Restate the entries below exactly, and keep all images out of the answer.
Segment Open
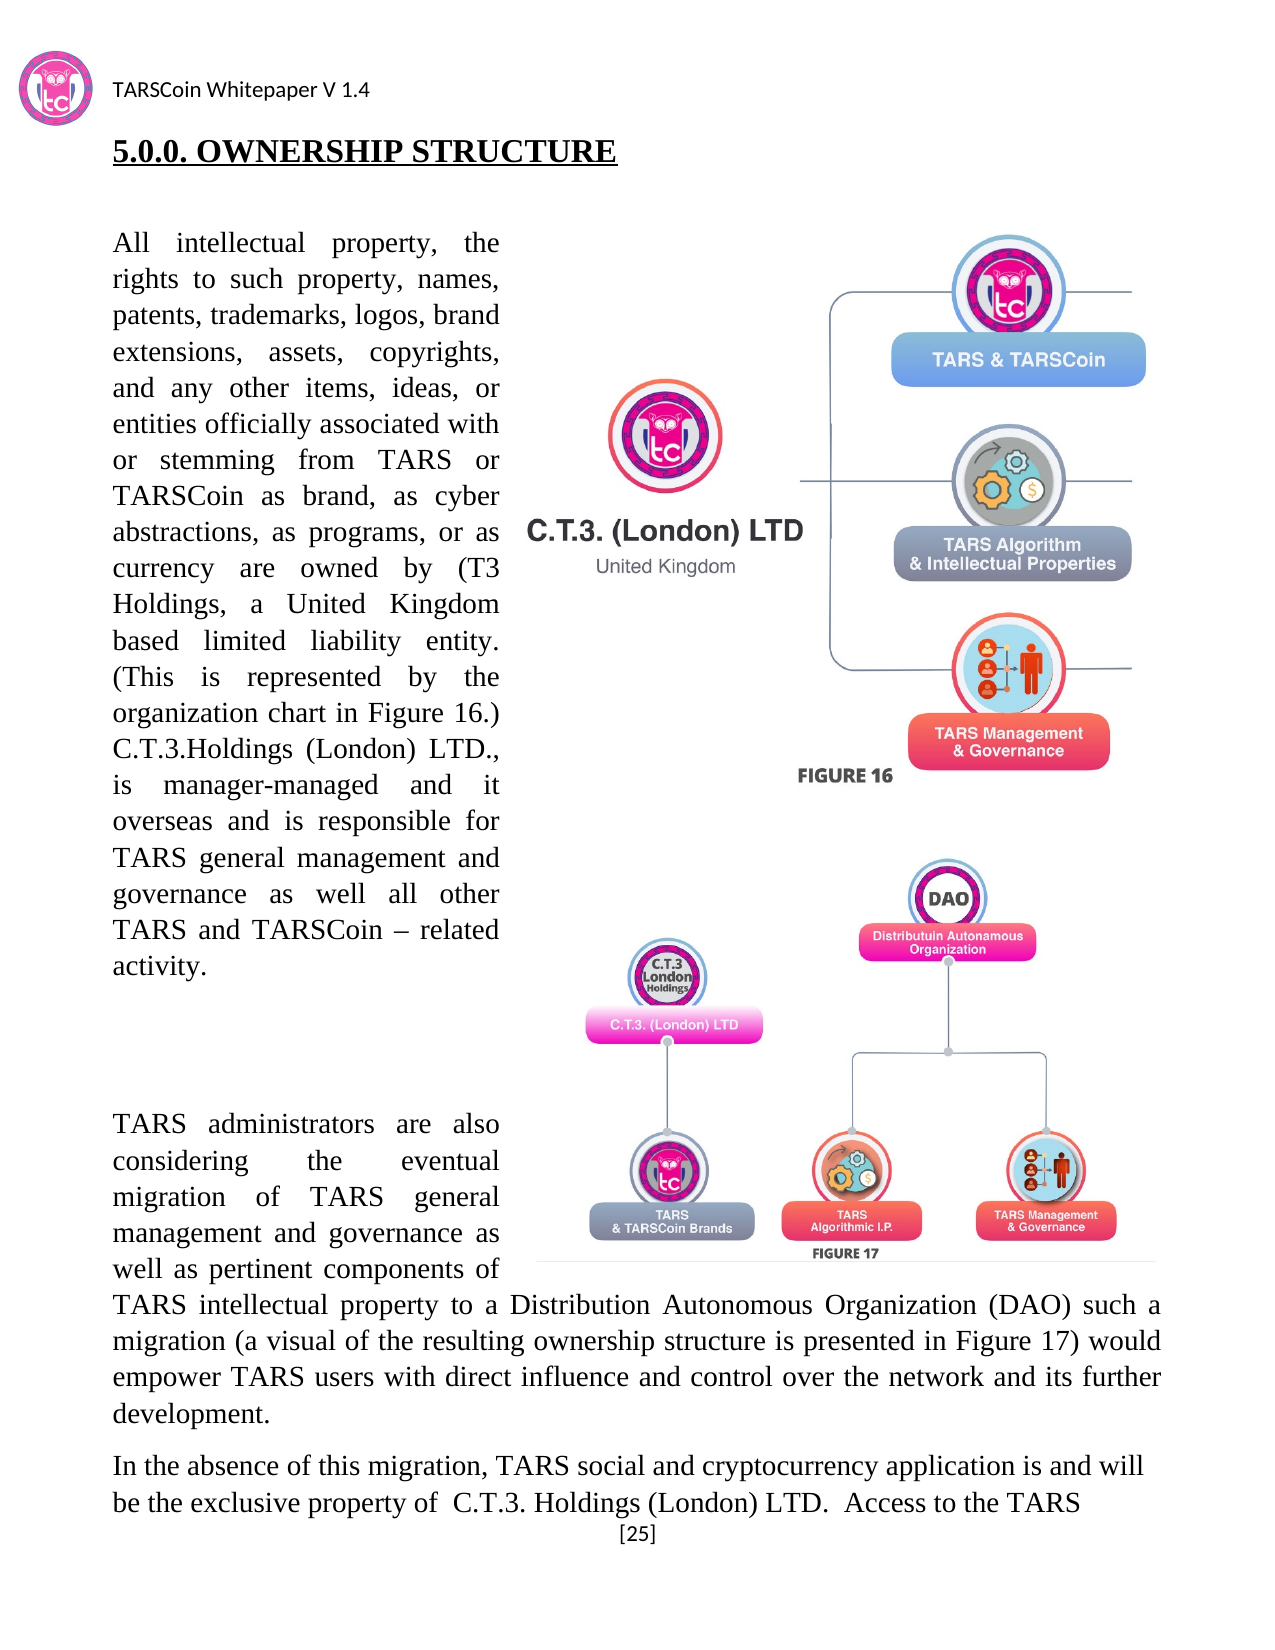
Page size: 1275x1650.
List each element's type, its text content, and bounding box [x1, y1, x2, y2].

picture [17, 50, 94, 127]
subtitle 5.0.0. OWNERSHIP STRUCTURE [112, 131, 1162, 169]
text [112, 1448, 1162, 1518]
text TARS administrators are also considering the eventual migration of TARS general management and governance as well as pertinent components of TARS intellectual property to a Distribution Autonomous Organization (DAO) such a migration (a visual of the resulting ownership structure is presented in Figure 17) would empower TARS users with direct influence and control over the network and its further development. [112, 1107, 1162, 1429]
text All intellectual property, the rights to such property, names, patents, trademarks, logos, brand extensions, assets, copyrights, and any other items, ideas, or entities officially associated with or stemming from TARS or TARSCoin as brand, as cyber abstractions, as programs, or as currency are owned by (T3 Holdings, a United Kingdom based limited liability entity. (This is represented by the organization chart in Figure 16.) C.T.3.Holdings (London) LTD., is manager-managed and it overseas and is responsible for TARS general management and governance as well all other TARS and TARSCoin – related activity. [112, 225, 1162, 982]
picture [518, 226, 1180, 1287]
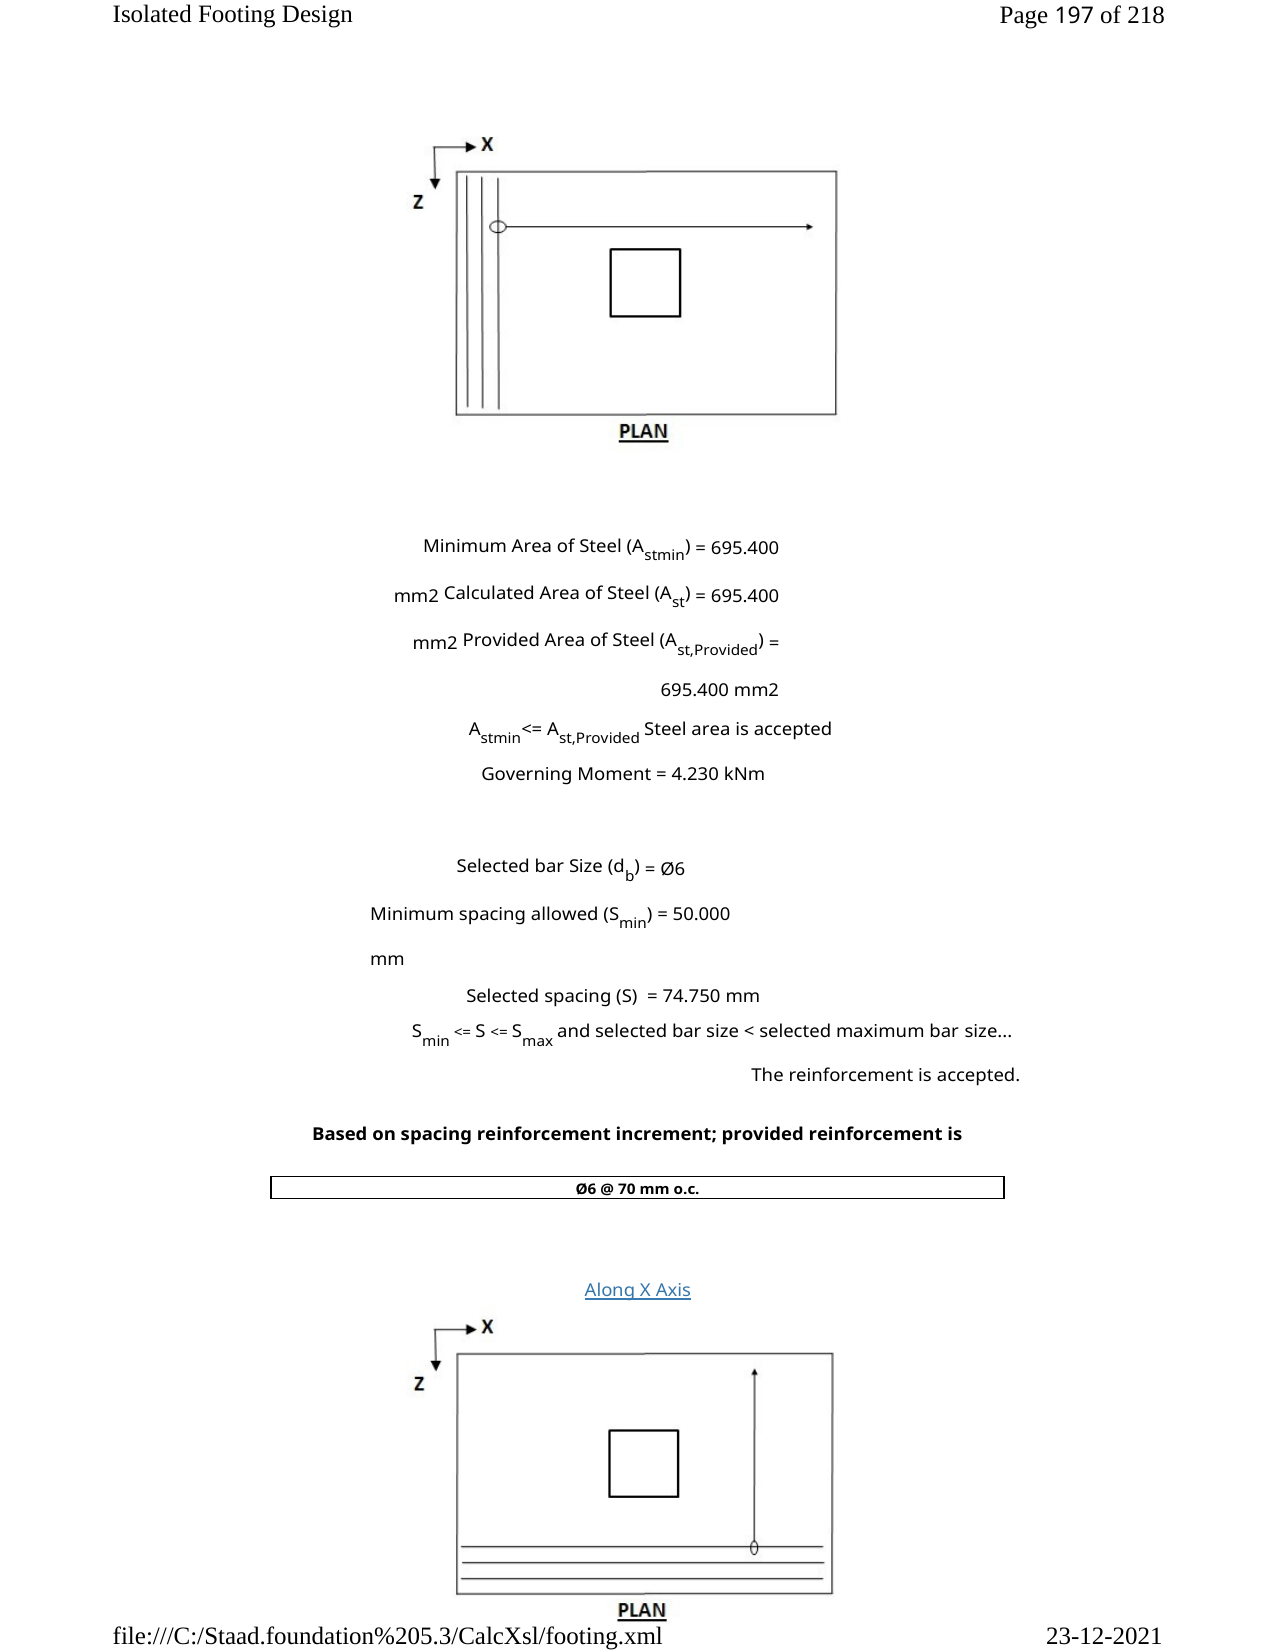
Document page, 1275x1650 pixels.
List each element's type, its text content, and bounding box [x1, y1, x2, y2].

picture [406, 136, 841, 453]
text Along X Axis [289, 1278, 986, 1302]
picture [406, 1306, 836, 1626]
text Selected bar Size (db) = Ø6 Minimum spacing allowed (Smin) = 50.000 mm [370, 853, 758, 970]
text Minimum Area of Steel (Astmin) = 695.400 mm2 Calculated Area of Steel (Ast) = 695.400 mm2 Provided Area of Steel (Ast,Provided) = 695.400 mm2 [348, 533, 779, 701]
text Selected spacing (S) = 74.750 mm [240, 983, 986, 1007]
text Astmin<= Ast,Provided Steel area is accepted Governing Moment = 4.230 kNm [468, 716, 832, 785]
text Smin <= S <= Smax and selected bar size < selected maximum bar size... [412, 1019, 1169, 1051]
text The reinforcement is accepted. [751, 1062, 1169, 1087]
subtitle Based on spacing reinforcement increment; provided reinforcement is [289, 1121, 986, 1145]
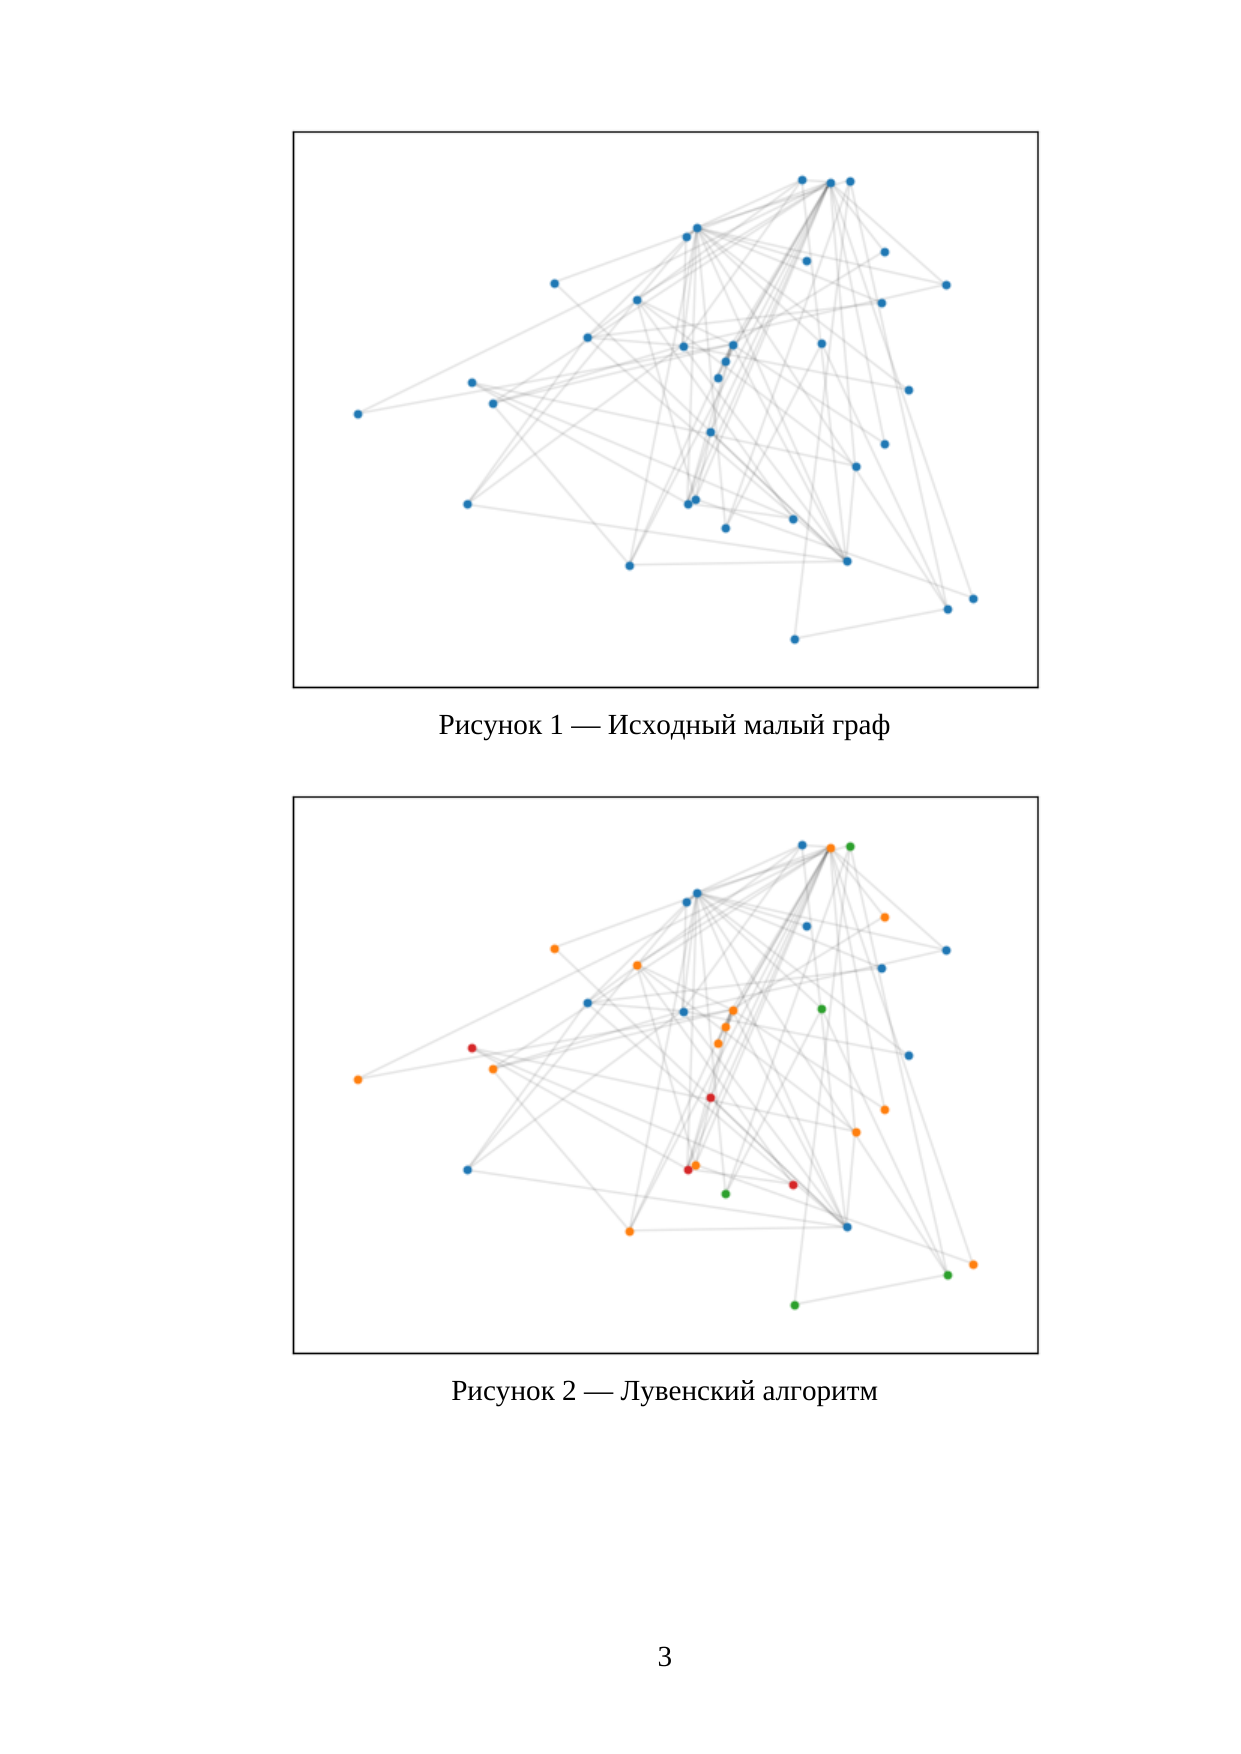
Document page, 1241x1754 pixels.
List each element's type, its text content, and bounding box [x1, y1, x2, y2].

text Рисунок 2 — Лувенский алгоритм [177, 1373, 1152, 1406]
text Рисунок 1 — Исходный малый граф [177, 707, 1152, 741]
picture [278, 118, 1051, 702]
picture [278, 783, 1051, 1368]
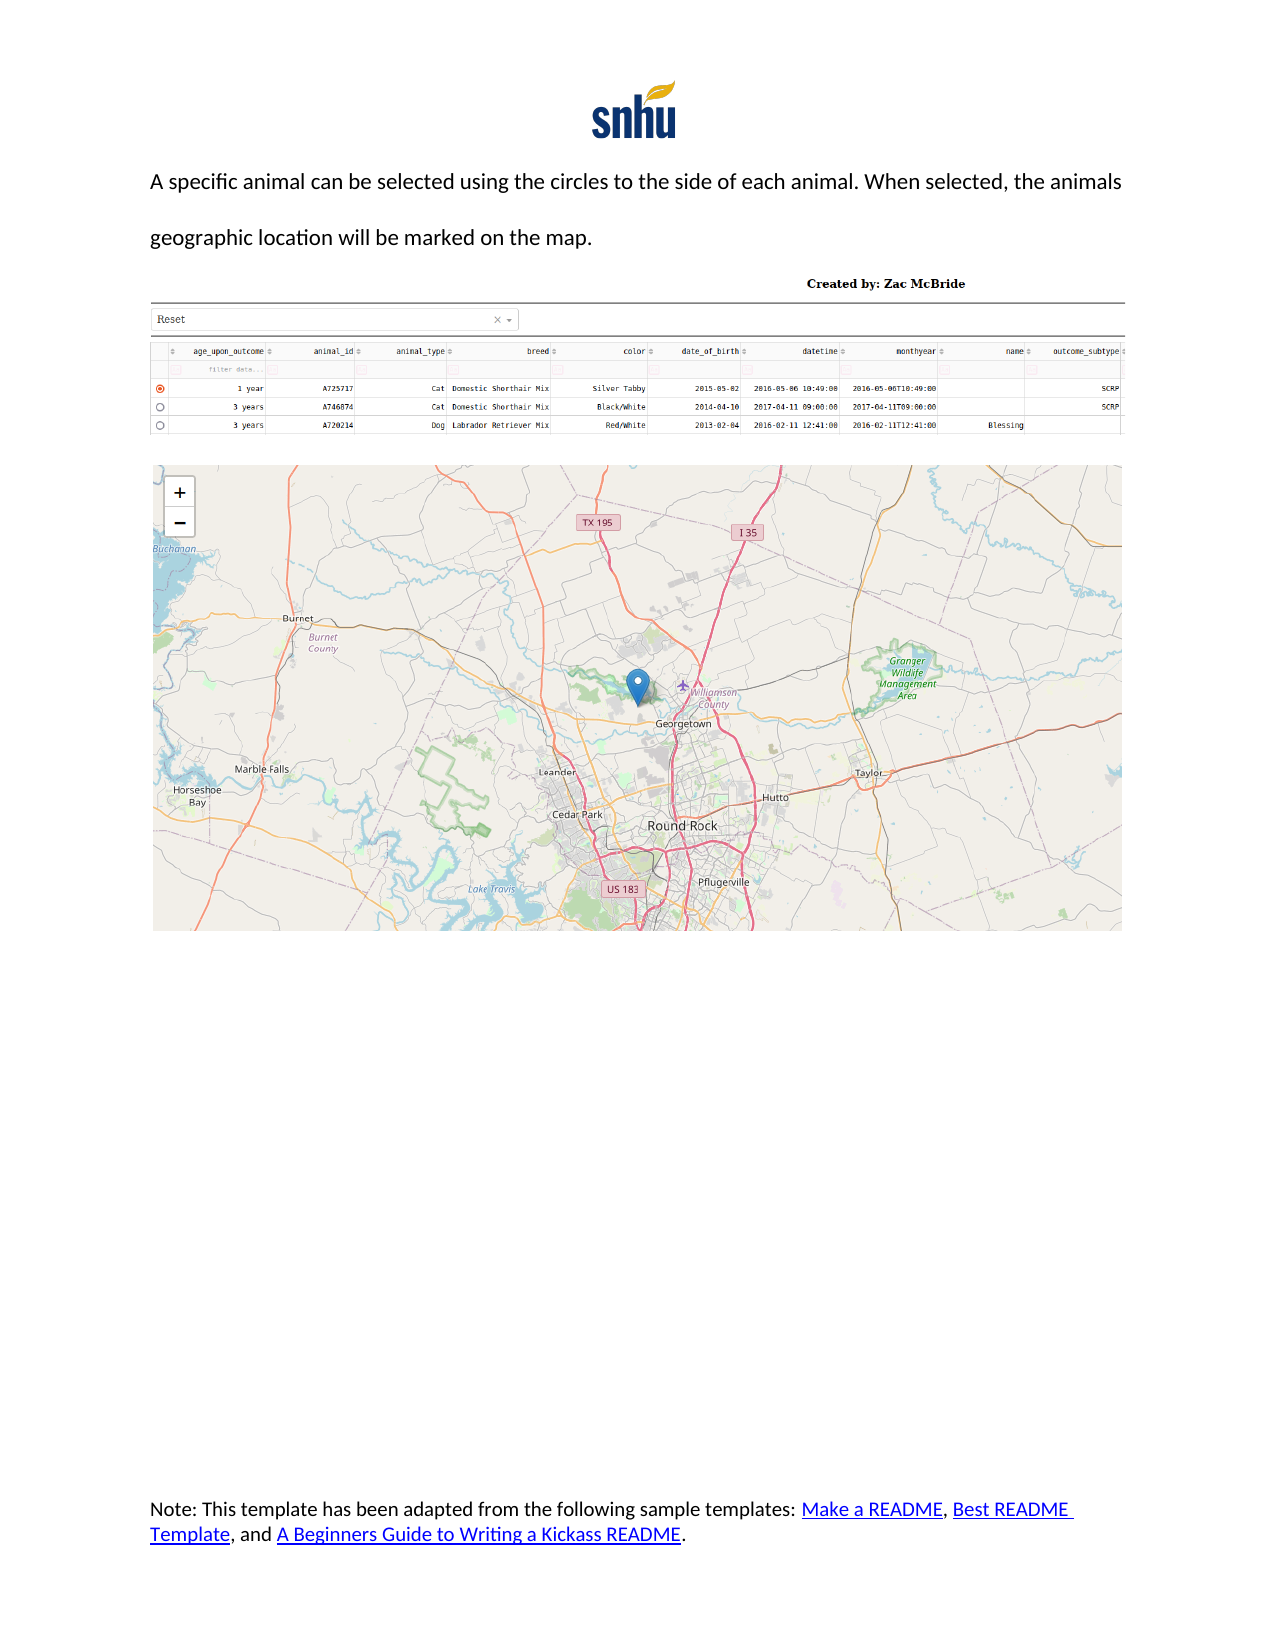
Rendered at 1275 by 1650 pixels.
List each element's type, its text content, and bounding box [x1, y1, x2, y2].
Segment Closed
- _The completed task_:
Page size: 1275x1650.
List each element's type, its text content, and bounding box [x1, y1, x2, y2].

picture [17, 50, 94, 127]
subtitle 5.0.0. OWNERSHIP STRUCTURE [112, 131, 1162, 169]
text [112, 1448, 1162, 1518]
text TARS administrators are also considering the eventual migration of TARS general management and governance as well as pertinent components of TARS intellectual property to a Distribution Autonomous Organization (DAO) such a migration (a visual of the resulting ownership structure is presented in Figure 17) would empower TARS users with direct influence and control over the network and its further development. [112, 1107, 1162, 1429]
text All intellectual property, the rights to such property, names, patents, trademarks, logos, brand extensions, assets, copyrights, and any other items, ideas, or entities officially associated with or stemming from TARS or TARSCoin as brand, as cyber abstractions, as programs, or as currency are owned by (T3 Holdings, a United Kingdom based limited liability entity. (This is represented by the organization chart in Figure 16.) C.T.3.Holdings (London) LTD., is manager-managed and it overseas and is responsible for TARS general management and governance as well all other TARS and TARSCoin – related activity. [112, 225, 1162, 982]
picture [518, 226, 1180, 1287]
Document page, 1275x1650 pixels.
List each element's type, its text content, and bounding box [x1, y1, x2, y2].

picture [406, 136, 841, 453]
text Along X Axis [289, 1278, 986, 1302]
picture [406, 1306, 836, 1626]
text Selected bar Size (db) = Ø6 Minimum spacing allowed (Smin) = 50.000 mm [370, 853, 758, 970]
text Minimum Area of Steel (Astmin) = 695.400 mm2 Calculated Area of Steel (Ast) = 695.400 mm2 Provided Area of Steel (Ast,Provided) = 695.400 mm2 [348, 533, 779, 701]
text Selected spacing (S) = 74.750 mm [240, 983, 986, 1007]
text Astmin<= Ast,Provided Steel area is accepted Governing Moment = 4.230 kNm [468, 716, 832, 785]
text Smin <= S <= Smax and selected bar size < selected maximum bar size... [412, 1019, 1169, 1051]
text The reinforcement is accepted. [751, 1062, 1169, 1087]
subtitle Based on spacing reinforcement increment; provided reinforcement is [289, 1121, 986, 1145]
Document page, 1241x1754 pixels.
List each element's type, its text content, and bounding box [x1, y1, x2, y2].

text Рисунок 2 — Лувенский алгоритм [177, 1373, 1152, 1406]
text Рисунок 1 — Исходный малый граф [177, 707, 1152, 741]
picture [278, 118, 1051, 702]
picture [278, 783, 1051, 1368]
Rendered at 1275 by 1650 pixels.
List each element's type, its text content, and bounding box [x1, y1, x2, y2].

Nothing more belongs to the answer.